How to replicate excel solver in R

The Problem (Q-score 9, ranked #119th of 303 in the Excel VBA archive)

The scenario as originally posted in 2015

I used excel solver to solve an optimization problem, and I am trying to replicate it in R.

I found many packages like optim, ROI etc., but it seems all of them only take a vector as the object to optimize and allow the variables to take any continuous value. In my case, I have a constraint matrix that also needs to be satisfied and my variables can only take binary values.

Here is problem I want to solve:

A-D are machines, 1-3 are tasks and the number in the first matrix is the value generated by using X machine to do Y task. The constraints are: A-D can do and only can do one task (cannot split); each task can be worked and only be worked by one machine.

Here is the code I am using:

par = rep(c(0,1),6)

mat <- matrix(c(9,10,11,4,5,10,1,3,5,7,5,4), nrow = 3)

fr <- function(x) {  
  y= matrix(x,nrow = 4)
  sum(mat %*% y)
}

a = optim(par, fr)

Some questions: How can I optimize maximum, seems this function default optimize minimum? How can I add constraints into it? How can I limit to binary variables?

Why community consensus is tight on this one

Across 303 Excel VBA entries in the archive, the accepted answer here holds solid answer (above median) status — meaning voters are unusually aligned on the right fix.

The Verified Solution — solid answer (above median) (+10)

8-line Excel VBA pattern (copy-ready)

You need to construct a vector for the objective function and a constraint matrix, finally solving with one of the R LP solvers:

library(lpSolve)
costs <- matrix(c(9, 10, 11, 4, 5, 10, 1, 3, 5, 7, 5, 4), nrow=3)
nr <- nrow(costs)
nc <- ncol(costs)
columns <- t(sapply(1:nc, function(x) rep(c(0, 1, 0), c(nr*(x-1), nr, nr*(nc-x)))))
rows <- t(sapply(1:nr, function(x) rep(rep(c(0, 1, 0), c(x-1, 1, nr-x)), nc)))
mod <- lp("max", as.vector(costs), rbind(columns, rows), "<=", rep(1, nr+nc), binary.vec=rep(TRUE, nr*nc))

Now you can grab the solution and the objective function:

mod$objval
# [1] 27
matrix(mod$solution, nrow=nr)
#      [,1] [,2] [,3] [,4]
# [1,]    0    0    0    1
# [2,]    1    0    0    0
# [3,]    0    1    0    0

Note that functions like optim are not well suited for this problem both because they don’t consider matrices of constraints and also because they cannot limit to binary variable values.

When to Use It — classic (2013–2016)

Ranked #119th in its category — specialized fit

This pattern sits in the 97% tail relative to the top answer.

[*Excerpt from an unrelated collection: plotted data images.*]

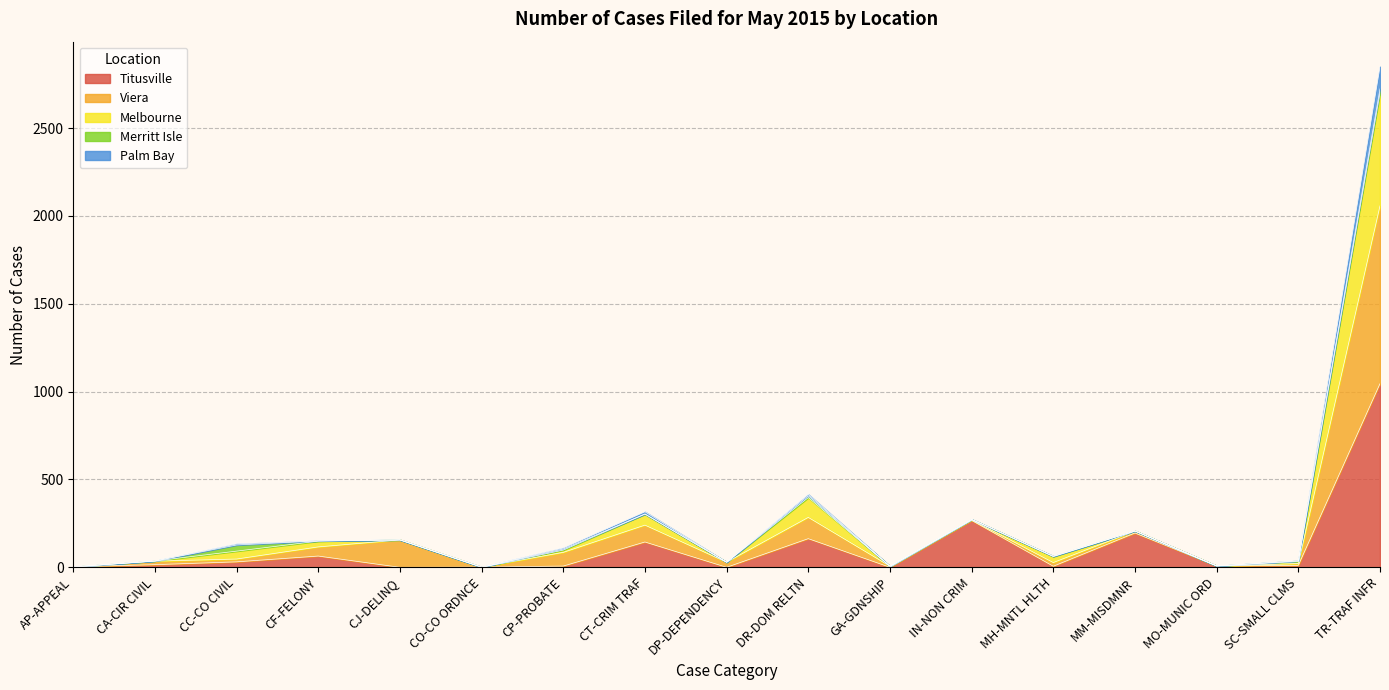

At which category is the sum across all series the highest?

TR-TRAF INFR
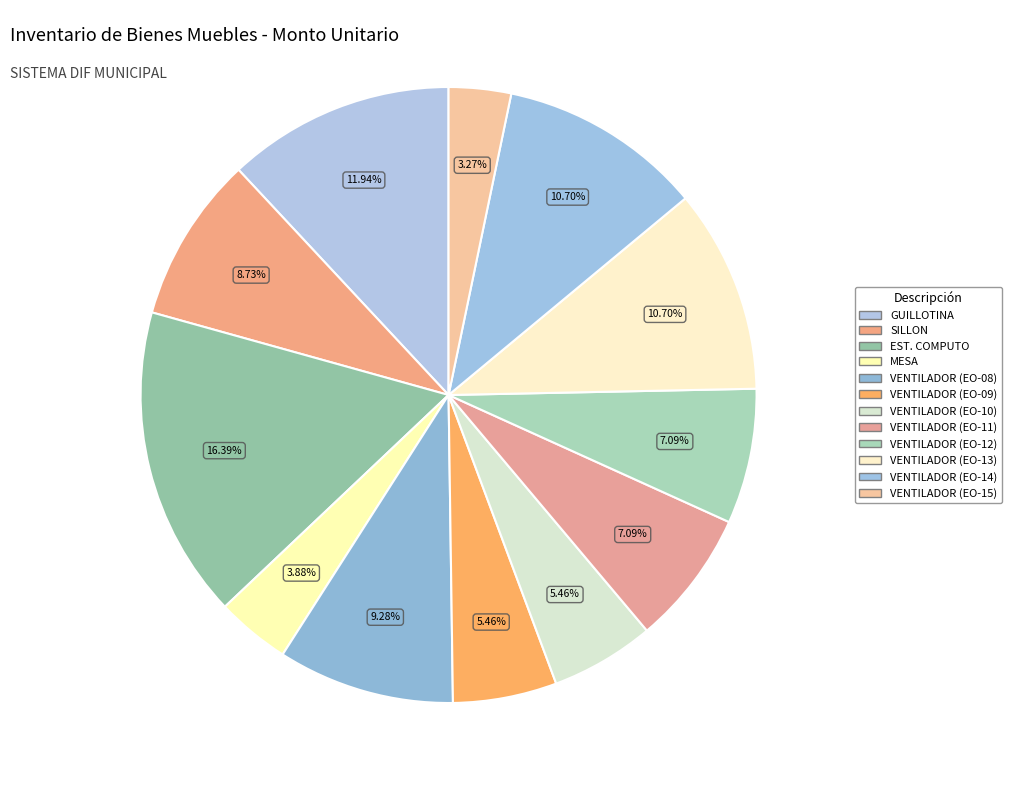

To the nearest percent, what percentage of the pie is GUILLOTINA?

12%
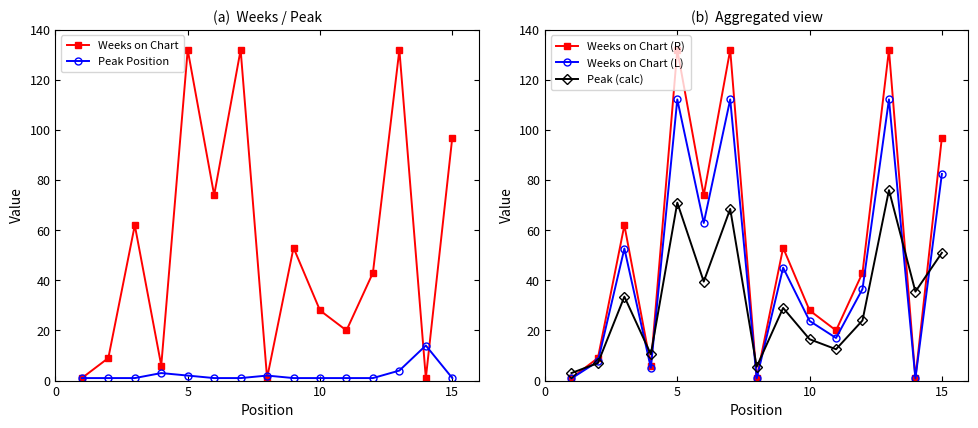

Is this an area chart (filled region under the line)?

No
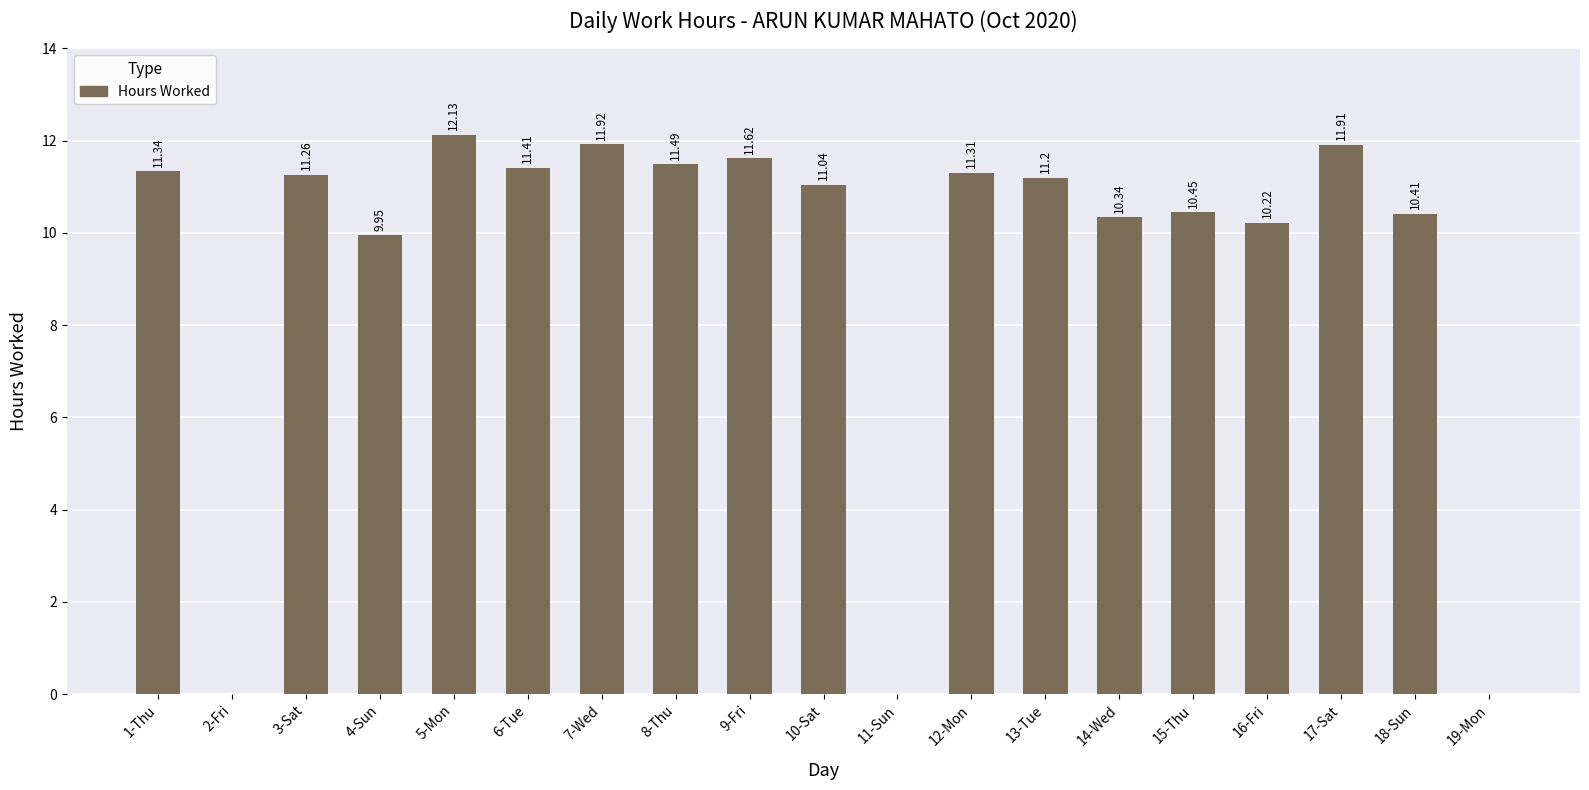

What is the difference between the values at 10-Sat and 2-Fri?

11.0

Reach for it when your scenario closely matches the question title; otherwise browse the Excel VBA archive for a higher-consensus alternative.

What changed between 2015 and 2026

The answer is 11 years old. The Excel VBA object model has been stable across Office 2013, 2016, 2019, 2021, 365, and 2024/2026 LTSC, so the pattern still compiles. Changes that might affect you: 64-bit API declarations (use PtrSafe), blocked macros in downloaded files (Mark-of-the-Web), and the shift toward Office Scripts for web-first workflows.